Scientists say in a study that loss of these grazing species triggered a dramatic increase in fire activity in the world’s grasslands. The findings are published in the journal Science. Scientists compiled lists of extinct large mammals and their approximate dates of extinctions across four continents.
Comparing these findings with records of fire activity as revealed in lake sediments using charcoal records from 410 global sites they found that fire activity increased after the megagrazer extinctions. Continents that lost more grazers (South America, then North America) saw larger increases in fire extent, whereas continents that saw lower rates of extinction (Australia and Africa) saw little change in grassland fire activity.

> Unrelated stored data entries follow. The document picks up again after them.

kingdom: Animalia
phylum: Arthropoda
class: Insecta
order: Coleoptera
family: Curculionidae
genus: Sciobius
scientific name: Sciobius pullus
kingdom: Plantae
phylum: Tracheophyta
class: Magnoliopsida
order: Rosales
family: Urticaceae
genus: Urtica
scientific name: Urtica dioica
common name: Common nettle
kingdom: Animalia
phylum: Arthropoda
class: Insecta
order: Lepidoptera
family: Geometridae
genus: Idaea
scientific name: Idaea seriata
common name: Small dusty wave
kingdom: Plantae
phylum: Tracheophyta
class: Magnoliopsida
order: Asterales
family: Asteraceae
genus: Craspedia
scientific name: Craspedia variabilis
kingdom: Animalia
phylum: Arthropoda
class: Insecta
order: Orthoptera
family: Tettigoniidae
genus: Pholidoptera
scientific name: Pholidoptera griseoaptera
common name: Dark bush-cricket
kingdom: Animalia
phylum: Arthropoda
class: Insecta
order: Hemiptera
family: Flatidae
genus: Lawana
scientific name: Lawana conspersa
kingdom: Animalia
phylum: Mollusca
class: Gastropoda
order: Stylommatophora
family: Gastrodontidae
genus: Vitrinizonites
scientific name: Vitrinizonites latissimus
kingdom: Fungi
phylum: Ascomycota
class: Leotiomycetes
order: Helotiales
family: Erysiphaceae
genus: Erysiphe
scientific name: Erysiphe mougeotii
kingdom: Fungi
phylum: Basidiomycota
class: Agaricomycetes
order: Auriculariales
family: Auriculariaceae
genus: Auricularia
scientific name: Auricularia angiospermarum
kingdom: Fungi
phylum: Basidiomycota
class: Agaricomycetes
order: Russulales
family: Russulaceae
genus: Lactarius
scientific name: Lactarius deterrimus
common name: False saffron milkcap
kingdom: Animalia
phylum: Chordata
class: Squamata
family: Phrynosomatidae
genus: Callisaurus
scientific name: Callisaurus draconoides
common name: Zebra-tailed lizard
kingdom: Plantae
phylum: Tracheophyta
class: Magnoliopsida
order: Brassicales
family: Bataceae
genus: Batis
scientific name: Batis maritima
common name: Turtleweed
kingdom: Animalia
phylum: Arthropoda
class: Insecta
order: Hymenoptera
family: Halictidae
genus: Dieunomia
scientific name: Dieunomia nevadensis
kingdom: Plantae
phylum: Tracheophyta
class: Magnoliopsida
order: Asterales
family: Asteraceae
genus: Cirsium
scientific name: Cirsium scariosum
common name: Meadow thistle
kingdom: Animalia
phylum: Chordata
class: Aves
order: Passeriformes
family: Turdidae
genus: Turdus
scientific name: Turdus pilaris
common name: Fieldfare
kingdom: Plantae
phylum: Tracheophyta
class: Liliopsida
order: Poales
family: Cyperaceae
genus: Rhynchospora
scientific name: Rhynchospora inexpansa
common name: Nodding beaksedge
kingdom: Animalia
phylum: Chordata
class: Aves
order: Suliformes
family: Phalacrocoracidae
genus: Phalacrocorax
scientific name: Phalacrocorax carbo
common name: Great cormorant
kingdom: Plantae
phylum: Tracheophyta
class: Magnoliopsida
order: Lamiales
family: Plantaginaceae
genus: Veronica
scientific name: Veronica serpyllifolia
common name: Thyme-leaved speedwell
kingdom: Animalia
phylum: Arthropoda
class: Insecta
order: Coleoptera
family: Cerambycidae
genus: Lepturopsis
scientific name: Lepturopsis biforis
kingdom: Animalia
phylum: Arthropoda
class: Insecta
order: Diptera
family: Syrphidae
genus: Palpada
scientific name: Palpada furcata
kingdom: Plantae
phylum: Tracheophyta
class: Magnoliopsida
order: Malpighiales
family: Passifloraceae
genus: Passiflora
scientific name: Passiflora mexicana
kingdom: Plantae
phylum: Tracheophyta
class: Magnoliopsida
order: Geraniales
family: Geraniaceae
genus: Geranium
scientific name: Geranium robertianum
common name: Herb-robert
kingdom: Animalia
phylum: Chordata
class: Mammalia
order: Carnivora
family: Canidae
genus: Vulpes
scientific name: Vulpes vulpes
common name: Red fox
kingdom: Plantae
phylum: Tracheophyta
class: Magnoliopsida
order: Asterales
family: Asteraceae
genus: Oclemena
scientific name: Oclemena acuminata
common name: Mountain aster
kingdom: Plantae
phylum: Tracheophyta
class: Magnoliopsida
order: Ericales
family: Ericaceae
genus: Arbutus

Widespread megaherbivore extinctions had major impacts on ecosystems — ranging from predator collapse to loss of fruit-bearing trees that once depended on herbivores for dispersal. Scientists wondered if there was also an increase in fire activity in the world’s ecosystems, specifically due to a buildup of dry grass, leaves, or wood caused by the loss of giant herbivores. They found that, in grasslands, grass-fueled fires increased.
Grassland ecosystems across the world were transformed after the loss of grazing-tolerant grasses due to the loss of herbivores and increase in fires. New grazers, including livestock, eventually adapted to the new ecosystems.
That’s why scientists should consider the role of grazing livestock and wild grazers in fire mitigation and climate change, the authors said.
“This work really highlights how important grazers may be for shaping fire activity,” said one of the researchers. “We need to pay close attention to these interactions if we want to accurately predict the future of fires.